* _EXERCISE BRIEF_:
Starting at the line below that contains "心地よさ抜群！軽さら肌下地" and ending at the line that contains "disponibilidad, rendimiento y", retype each line exactly as it stands, but omit the pictures.

────────────────

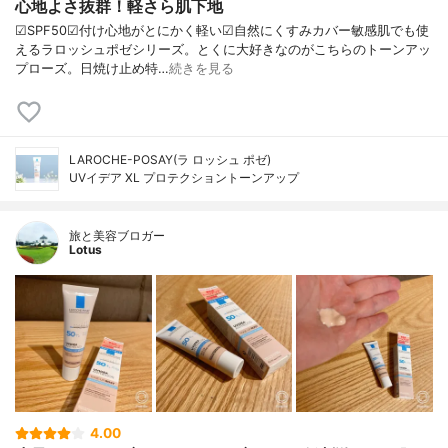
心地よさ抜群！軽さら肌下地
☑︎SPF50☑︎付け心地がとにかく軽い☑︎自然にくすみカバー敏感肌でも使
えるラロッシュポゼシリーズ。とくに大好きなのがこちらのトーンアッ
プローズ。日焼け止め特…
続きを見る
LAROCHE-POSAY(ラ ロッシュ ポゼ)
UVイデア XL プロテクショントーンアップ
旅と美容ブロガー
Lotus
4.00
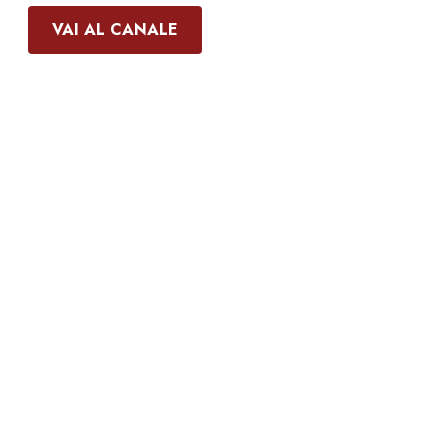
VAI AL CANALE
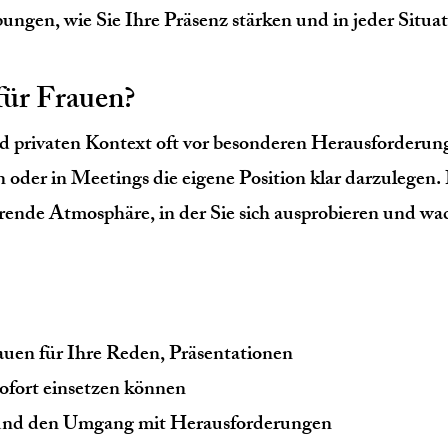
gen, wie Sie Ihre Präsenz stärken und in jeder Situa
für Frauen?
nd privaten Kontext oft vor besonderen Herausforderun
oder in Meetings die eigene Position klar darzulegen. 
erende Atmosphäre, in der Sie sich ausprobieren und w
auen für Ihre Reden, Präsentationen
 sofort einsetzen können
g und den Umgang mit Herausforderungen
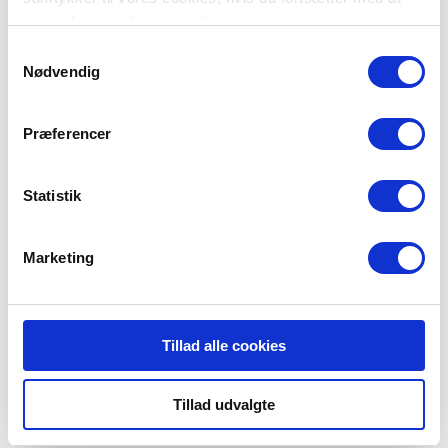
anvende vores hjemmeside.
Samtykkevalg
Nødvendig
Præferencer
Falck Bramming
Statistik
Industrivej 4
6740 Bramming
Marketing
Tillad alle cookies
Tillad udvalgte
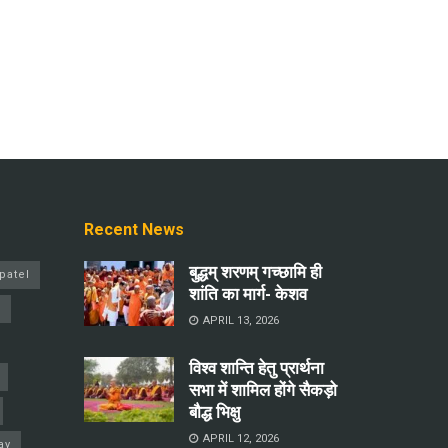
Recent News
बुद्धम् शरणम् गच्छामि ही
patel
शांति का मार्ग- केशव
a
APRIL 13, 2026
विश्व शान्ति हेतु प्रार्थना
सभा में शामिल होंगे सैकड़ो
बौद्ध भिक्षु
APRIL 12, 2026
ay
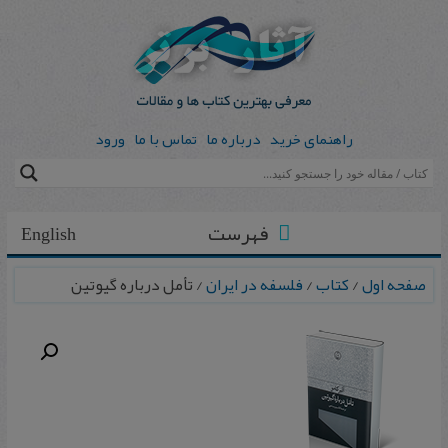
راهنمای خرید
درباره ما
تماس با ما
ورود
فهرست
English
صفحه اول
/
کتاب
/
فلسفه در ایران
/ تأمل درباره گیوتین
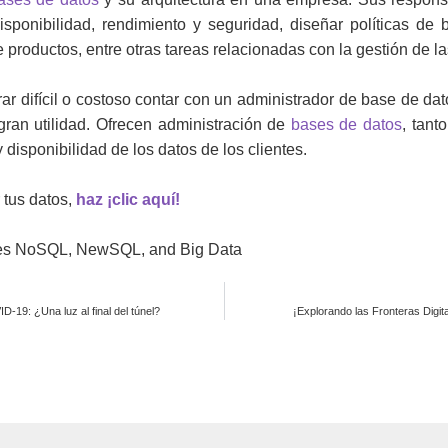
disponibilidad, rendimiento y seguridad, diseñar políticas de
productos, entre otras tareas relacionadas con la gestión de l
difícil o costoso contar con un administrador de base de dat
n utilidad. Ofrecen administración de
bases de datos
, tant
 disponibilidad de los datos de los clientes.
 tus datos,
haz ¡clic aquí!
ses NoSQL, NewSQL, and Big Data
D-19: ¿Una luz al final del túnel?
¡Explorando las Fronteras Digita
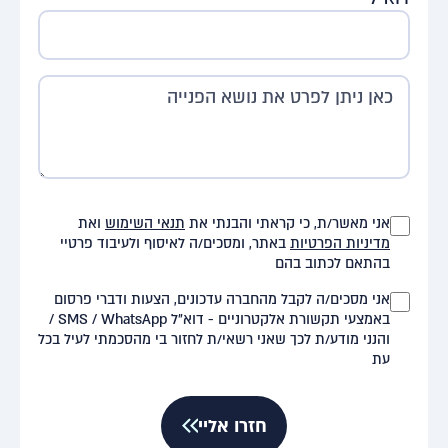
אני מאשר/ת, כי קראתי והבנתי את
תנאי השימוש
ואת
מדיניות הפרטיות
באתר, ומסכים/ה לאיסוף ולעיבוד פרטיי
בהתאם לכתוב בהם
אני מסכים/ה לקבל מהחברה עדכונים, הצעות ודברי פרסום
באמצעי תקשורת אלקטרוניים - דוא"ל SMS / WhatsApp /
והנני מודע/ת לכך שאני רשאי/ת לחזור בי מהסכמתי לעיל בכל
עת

────────────────

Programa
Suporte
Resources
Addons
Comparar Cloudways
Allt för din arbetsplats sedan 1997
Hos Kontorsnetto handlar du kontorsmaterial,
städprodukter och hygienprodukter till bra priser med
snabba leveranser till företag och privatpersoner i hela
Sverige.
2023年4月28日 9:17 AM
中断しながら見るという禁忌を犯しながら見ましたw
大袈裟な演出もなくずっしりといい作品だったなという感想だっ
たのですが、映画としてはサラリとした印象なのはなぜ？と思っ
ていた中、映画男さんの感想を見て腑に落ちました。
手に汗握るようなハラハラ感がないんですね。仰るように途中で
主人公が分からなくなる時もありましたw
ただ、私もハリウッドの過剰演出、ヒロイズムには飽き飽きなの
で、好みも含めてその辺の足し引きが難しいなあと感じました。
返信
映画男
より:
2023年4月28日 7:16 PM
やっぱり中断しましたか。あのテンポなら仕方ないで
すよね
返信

────────────────

* _YOUR RESPONSE_:
心地よさ抜群！軽さら肌下地
☑︎SPF50☑︎付け心地がとにかく軽い☑︎自然にくすみカバー敏感肌でも使
えるラロッシュポゼシリーズ。とくに大好きなのがこちらのトーンアッ
プローズ。日焼け止め特…
続きを見る
LAROCHE-POSAY(ラ ロッシュ ポゼ)
UVイデア XL プロテクショントーンアップ
旅と美容ブロガー
Lotus
4.00
VAI AL CANALE
gen, wie Sie Ihre Präsenz stärken und in jeder Situa
für Frauen?
nd privaten Kontext oft vor besonderen Herausforderun
oder in Meetings die eigene Position klar darzulegen. 
erende Atmosphäre, in der Sie sich ausprobieren und w
auen für Ihre Reden, Präsentationen
 sofort einsetzen können
g und den Umgang mit Herausforderungen
anvende vores hjemmeside.
Samtykkevalg
Nødvendig
Præferencer
Falck Bramming
Statistik
Industrivej 4
6740 Bramming
Marketing
Tillad alle cookies
Tillad udvalgte
Recent News
बुद्धम् शरणम् गच्छामि ही
patel
शांति का मार्ग- केशव
a
APRIL 13, 2026
विश्व शान्ति हेतु प्रार्थना
सभा में शामिल होंगे सैकड़ो
बौद्ध भिक्षु
APRIL 12, 2026
ay
راهنمای خرید
درباره ما
تماس با ما
ورود
فهرست
English
صفحه اول
/
کتاب
/
فلسفه در ایران
/ تأمل درباره گیوتین
disponibilidad, rendimiento y seguridad, diseñar políticas de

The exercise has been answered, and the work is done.